Stored entries:
....
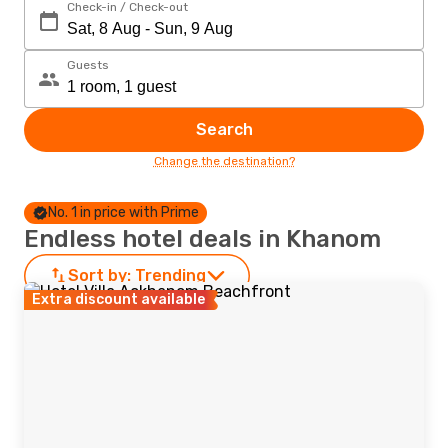
Check-in / Check-out
Guests
Search
Change the destination?
No. 1 in price with Prime
Endless hotel deals in Khanom
Sort by:
Trending
Extra discount available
....
▶ **TASK STATEMENT**
Without any of its images, the data above should be returned exactly.

▶ **EXERCISE ANSWER**
Check-in / Check-out
Guests
Search
Change the destination?
No. 1 in price with Prime
Endless hotel deals in Khanom
Sort by:
Trending
Extra discount available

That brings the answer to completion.